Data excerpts
== Segment start ==

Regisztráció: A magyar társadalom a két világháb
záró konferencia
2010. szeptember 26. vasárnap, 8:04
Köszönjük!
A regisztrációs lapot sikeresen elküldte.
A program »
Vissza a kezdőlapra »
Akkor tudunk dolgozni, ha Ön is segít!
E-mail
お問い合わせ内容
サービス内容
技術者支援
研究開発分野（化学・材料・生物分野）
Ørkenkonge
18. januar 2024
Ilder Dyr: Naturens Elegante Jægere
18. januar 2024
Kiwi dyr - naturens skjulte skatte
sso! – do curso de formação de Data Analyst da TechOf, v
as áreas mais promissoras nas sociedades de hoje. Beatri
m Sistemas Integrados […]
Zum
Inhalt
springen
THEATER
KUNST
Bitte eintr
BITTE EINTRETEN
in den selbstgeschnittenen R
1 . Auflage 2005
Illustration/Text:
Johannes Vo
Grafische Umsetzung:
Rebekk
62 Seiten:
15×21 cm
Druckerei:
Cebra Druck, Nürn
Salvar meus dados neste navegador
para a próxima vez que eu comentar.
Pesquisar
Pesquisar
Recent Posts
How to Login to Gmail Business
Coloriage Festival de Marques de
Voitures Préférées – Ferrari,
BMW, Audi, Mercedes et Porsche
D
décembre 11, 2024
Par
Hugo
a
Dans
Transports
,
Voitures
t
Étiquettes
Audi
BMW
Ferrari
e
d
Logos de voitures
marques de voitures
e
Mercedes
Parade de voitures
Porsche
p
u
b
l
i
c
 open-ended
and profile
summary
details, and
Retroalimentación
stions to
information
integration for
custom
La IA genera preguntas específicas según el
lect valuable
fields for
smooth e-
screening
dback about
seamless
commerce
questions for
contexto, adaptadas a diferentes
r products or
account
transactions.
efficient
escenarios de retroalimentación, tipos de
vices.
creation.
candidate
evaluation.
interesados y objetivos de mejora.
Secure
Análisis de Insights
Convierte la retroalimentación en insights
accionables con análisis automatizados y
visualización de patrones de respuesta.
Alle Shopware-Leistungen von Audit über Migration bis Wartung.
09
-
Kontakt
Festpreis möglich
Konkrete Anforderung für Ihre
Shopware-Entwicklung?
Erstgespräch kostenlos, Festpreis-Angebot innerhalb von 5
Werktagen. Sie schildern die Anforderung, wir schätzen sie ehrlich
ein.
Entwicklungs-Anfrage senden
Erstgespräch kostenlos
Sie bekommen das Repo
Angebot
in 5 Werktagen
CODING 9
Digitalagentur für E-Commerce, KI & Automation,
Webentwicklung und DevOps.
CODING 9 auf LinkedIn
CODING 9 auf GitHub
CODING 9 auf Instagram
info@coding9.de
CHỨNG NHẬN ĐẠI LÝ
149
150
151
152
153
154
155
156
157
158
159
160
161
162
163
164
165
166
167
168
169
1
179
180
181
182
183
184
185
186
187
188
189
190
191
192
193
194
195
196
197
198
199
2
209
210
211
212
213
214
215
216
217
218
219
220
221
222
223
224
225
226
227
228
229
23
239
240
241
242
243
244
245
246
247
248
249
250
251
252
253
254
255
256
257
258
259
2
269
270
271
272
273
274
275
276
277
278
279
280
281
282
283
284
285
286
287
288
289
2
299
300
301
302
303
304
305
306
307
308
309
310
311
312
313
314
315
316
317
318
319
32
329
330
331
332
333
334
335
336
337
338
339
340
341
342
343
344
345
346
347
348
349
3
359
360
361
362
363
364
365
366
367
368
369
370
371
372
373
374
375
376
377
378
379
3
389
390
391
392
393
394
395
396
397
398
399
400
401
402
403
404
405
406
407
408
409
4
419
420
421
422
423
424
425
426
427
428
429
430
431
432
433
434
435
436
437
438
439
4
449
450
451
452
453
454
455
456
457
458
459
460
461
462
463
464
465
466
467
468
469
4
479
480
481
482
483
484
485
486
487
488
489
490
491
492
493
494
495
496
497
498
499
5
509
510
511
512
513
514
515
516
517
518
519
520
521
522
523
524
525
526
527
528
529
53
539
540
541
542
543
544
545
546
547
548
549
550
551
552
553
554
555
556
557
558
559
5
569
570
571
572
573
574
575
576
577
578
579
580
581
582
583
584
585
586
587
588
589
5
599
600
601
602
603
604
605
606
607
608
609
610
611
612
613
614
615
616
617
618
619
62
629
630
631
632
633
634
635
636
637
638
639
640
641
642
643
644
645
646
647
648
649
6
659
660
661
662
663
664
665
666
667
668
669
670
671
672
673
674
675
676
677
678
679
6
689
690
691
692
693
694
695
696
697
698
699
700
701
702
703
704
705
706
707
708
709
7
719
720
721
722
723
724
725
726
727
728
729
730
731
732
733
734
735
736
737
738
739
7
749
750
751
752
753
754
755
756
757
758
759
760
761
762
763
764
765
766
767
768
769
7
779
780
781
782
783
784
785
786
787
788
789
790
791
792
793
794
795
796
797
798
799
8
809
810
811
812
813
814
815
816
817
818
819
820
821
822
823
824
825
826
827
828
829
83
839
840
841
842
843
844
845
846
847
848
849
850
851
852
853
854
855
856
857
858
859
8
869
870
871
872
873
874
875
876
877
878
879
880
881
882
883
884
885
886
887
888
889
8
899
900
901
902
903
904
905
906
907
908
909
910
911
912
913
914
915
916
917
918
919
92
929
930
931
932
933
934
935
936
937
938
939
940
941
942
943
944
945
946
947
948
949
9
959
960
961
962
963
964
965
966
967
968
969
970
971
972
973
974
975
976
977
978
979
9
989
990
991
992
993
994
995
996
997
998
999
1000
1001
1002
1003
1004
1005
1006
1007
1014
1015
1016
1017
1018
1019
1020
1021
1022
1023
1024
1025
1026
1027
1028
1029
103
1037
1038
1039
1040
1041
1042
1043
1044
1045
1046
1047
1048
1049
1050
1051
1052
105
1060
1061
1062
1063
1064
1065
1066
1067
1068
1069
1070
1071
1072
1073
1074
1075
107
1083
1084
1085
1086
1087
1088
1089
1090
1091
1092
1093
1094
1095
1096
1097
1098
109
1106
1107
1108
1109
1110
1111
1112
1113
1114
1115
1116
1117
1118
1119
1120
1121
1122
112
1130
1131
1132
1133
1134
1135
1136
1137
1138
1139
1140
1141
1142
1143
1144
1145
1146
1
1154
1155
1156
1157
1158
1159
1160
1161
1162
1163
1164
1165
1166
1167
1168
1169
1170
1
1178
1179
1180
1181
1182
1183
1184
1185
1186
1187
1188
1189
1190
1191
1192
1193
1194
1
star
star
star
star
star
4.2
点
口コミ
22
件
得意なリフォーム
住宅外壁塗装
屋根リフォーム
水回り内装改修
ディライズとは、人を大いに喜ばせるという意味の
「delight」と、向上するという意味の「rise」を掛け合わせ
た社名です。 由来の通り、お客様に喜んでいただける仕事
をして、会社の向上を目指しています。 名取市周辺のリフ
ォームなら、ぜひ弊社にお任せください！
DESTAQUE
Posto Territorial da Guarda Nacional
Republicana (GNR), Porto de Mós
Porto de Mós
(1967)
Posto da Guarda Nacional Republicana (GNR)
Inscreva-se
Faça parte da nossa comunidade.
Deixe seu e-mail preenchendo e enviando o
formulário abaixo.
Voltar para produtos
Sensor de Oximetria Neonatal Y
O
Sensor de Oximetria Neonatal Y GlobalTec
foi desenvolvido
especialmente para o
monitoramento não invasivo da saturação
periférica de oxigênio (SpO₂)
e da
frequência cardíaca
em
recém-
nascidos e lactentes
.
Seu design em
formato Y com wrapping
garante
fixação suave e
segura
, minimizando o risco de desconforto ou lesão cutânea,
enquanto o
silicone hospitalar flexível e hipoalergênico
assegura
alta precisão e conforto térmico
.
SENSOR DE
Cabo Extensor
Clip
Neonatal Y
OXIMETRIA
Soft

== Segment end ==

▸ WORK REQUIRED: Reproduce the text of every item above line for line, keeping each character unchanged.

▸ RESULT OF THE EXERCISE:
Regisztráció: A magyar társadalom a két világháb
záró konferencia
2010. szeptember 26. vasárnap, 8:04
Köszönjük!
A regisztrációs lapot sikeresen elküldte.
A program »
Vissza a kezdőlapra »
Akkor tudunk dolgozni, ha Ön is segít!
E-mail
お問い合わせ内容
サービス内容
技術者支援
研究開発分野（化学・材料・生物分野）
Ørkenkonge
18. januar 2024
Ilder Dyr: Naturens Elegante Jægere
18. januar 2024
Kiwi dyr - naturens skjulte skatte
sso! – do curso de formação de Data Analyst da TechOf, v
as áreas mais promissoras nas sociedades de hoje. Beatri
m Sistemas Integrados […]
Zum
Inhalt
springen
THEATER
KUNST
Bitte eintr
BITTE EINTRETEN
in den selbstgeschnittenen R
1 . Auflage 2005
Illustration/Text:
Johannes Vo
Grafische Umsetzung:
Rebekk
62 Seiten:
15×21 cm
Druckerei:
Cebra Druck, Nürn
Salvar meus dados neste navegador
para a próxima vez que eu comentar.
Pesquisar
Pesquisar
Recent Posts
How to Login to Gmail Business
Coloriage Festival de Marques de
Voitures Préférées – Ferrari,
BMW, Audi, Mercedes et Porsche
D
décembre 11, 2024
Par
Hugo
a
Dans
Transports
,
Voitures
t
Étiquettes
Audi
BMW
Ferrari
e
d
Logos de voitures
marques de voitures
e
Mercedes
Parade de voitures
Porsche
p
u
b
l
i
c
 open-ended
and profile
summary
details, and
Retroalimentación
stions to
information
integration for
custom
La IA genera preguntas específicas según el
lect valuable
fields for
smooth e-
screening
dback about
seamless
commerce
questions for
contexto, adaptadas a diferentes
r products or
account
transactions.
efficient
escenarios de retroalimentación, tipos de
vices.
creation.
candidate
evaluation.
interesados y objetivos de mejora.
Secure
Análisis de Insights
Convierte la retroalimentación en insights
accionables con análisis automatizados y
visualización de patrones de respuesta.
Alle Shopware-Leistungen von Audit über Migration bis Wartung.
09
-
Kontakt
Festpreis möglich
Konkrete Anforderung für Ihre
Shopware-Entwicklung?
Erstgespräch kostenlos, Festpreis-Angebot innerhalb von 5
Werktagen. Sie schildern die Anforderung, wir schätzen sie ehrlich
ein.
Entwicklungs-Anfrage senden
Erstgespräch kostenlos
Sie bekommen das Repo
Angebot
in 5 Werktagen
CODING 9
Digitalagentur für E-Commerce, KI & Automation,
Webentwicklung und DevOps.
CODING 9 auf LinkedIn
CODING 9 auf GitHub
CODING 9 auf Instagram
info@coding9.de
CHỨNG NHẬN ĐẠI LÝ
149
150
151
152
153
154
155
156
157
158
159
160
161
162
163
164
165
166
167
168
169
1
179
180
181
182
183
184
185
186
187
188
189
190
191
192
193
194
195
196
197
198
199
2
209
210
211
212
213
214
215
216
217
218
219
220
221
222
223
224
225
226
227
228
229
23
239
240
241
242
243
244
245
246
247
248
249
250
251
252
253
254
255
256
257
258
259
2
269
270
271
272
273
274
275
276
277
278
279
280
281
282
283
284
285
286
287
288
289
2
299
300
301
302
303
304
305
306
307
308
309
310
311
312
313
314
315
316
317
318
319
32
329
330
331
332
333
334
335
336
337
338
339
340
341
342
343
344
345
346
347
348
349
3
359
360
361
362
363
364
365
366
367
368
369
370
371
372
373
374
375
376
377
378
379
3
389
390
391
392
393
394
395
396
397
398
399
400
401
402
403
404
405
406
407
408
409
4
419
420
421
422
423
424
425
426
427
428
429
430
431
432
433
434
435
436
437
438
439
4
449
450
451
452
453
454
455
456
457
458
459
460
461
462
463
464
465
466
467
468
469
4
479
480
481
482
483
484
485
486
487
488
489
490
491
492
493
494
495
496
497
498
499
5
509
510
511
512
513
514
515
516
517
518
519
520
521
522
523
524
525
526
527
528
529
53
539
540
541
542
543
544
545
546
547
548
549
550
551
552
553
554
555
556
557
558
559
5
569
570
571
572
573
574
575
576
577
578
579
580
581
582
583
584
585
586
587
588
589
5
599
600
601
602
603
604
605
606
607
608
609
610
611
612
613
614
615
616
617
618
619
62
629
630
631
632
633
634
635
636
637
638
639
640
641
642
643
644
645
646
647
648
649
6
659
660
661
662
663
664
665
666
667
668
669
670
671
672
673
674
675
676
677
678
679
6
689
690
691
692
693
694
695
696
697
698
699
700
701
702
703
704
705
706
707
708
709
7
719
720
721
722
723
724
725
726
727
728
729
730
731
732
733
734
735
736
737
738
739
7
749
750
751
752
753
754
755
756
757
758
759
760
761
762
763
764
765
766
767
768
769
7
779
780
781
782
783
784
785
786
787
788
789
790
791
792
793
794
795
796
797
798
799
8
809
810
811
812
813
814
815
816
817
818
819
820
821
822
823
824
825
826
827
828
829
83
839
840
841
842
843
844
845
846
847
848
849
850
851
852
853
854
855
856
857
858
859
8
869
870
871
872
873
874
875
876
877
878
879
880
881
882
883
884
885
886
887
888
889
8
899
900
901
902
903
904
905
906
907
908
909
910
911
912
913
914
915
916
917
918
919
92
929
930
931
932
933
934
935
936
937
938
939
940
941
942
943
944
945
946
947
948
949
9
959
960
961
962
963
964
965
966
967
968
969
970
971
972
973
974
975
976
977
978
979
9
989
990
991
992
993
994
995
996
997
998
999
1000
1001
1002
1003
1004
1005
1006
1007
1014
1015
1016
1017
1018
1019
1020
1021
1022
1023
1024
1025
1026
1027
1028
1029
103
1037
1038
1039
1040
1041
1042
1043
1044
1045
1046
1047
1048
1049
1050
1051
1052
105
1060
1061
1062
1063
1064
1065
1066
1067
1068
1069
1070
1071
1072
1073
1074
1075
107
1083
1084
1085
1086
1087
1088
1089
1090
1091
1092
1093
1094
1095
1096
1097
1098
109
1106
1107
1108
1109
1110
1111
1112
1113
1114
1115
1116
1117
1118
1119
1120
1121
1122
112
1130
1131
1132
1133
1134
1135
1136
1137
1138
1139
1140
1141
1142
1143
1144
1145
1146
1
1154
1155
1156
1157
1158
1159
1160
1161
1162
1163
1164
1165
1166
1167
1168
1169
1170
1
1178
1179
1180
1181
1182
1183
1184
1185
1186
1187
1188
1189
1190
1191
1192
1193
1194
1
star
star
star
star
star
4.2
点
口コミ
22
件
得意なリフォーム
住宅外壁塗装
屋根リフォーム
水回り内装改修
ディライズとは、人を大いに喜ばせるという意味の
「delight」と、向上するという意味の「rise」を掛け合わせ
た社名です。 由来の通り、お客様に喜んでいただける仕事
をして、会社の向上を目指しています。 名取市周辺のリフ
ォームなら、ぜひ弊社にお任せください！
DESTAQUE
Posto Territorial da Guarda Nacional
Republicana (GNR), Porto de Mós
Porto de Mós
(1967)
Posto da Guarda Nacional Republicana (GNR)
Inscreva-se
Faça parte da nossa comunidade.
Deixe seu e-mail preenchendo e enviando o
formulário abaixo.
Voltar para produtos
Sensor de Oximetria Neonatal Y
O
Sensor de Oximetria Neonatal Y GlobalTec
foi desenvolvido
especialmente para o
monitoramento não invasivo da saturação
periférica de oxigênio (SpO₂)
e da
frequência cardíaca
em
recém-
nascidos e lactentes
.
Seu design em
formato Y com wrapping
garante
fixação suave e
segura
, minimizando o risco de desconforto ou lesão cutânea,
enquanto o
silicone hospitalar flexível e hipoalergênico
assegura
alta precisão e conforto térmico
.
SENSOR DE
Cabo Extensor
Clip
Neonatal Y
OXIMETRIA
Soft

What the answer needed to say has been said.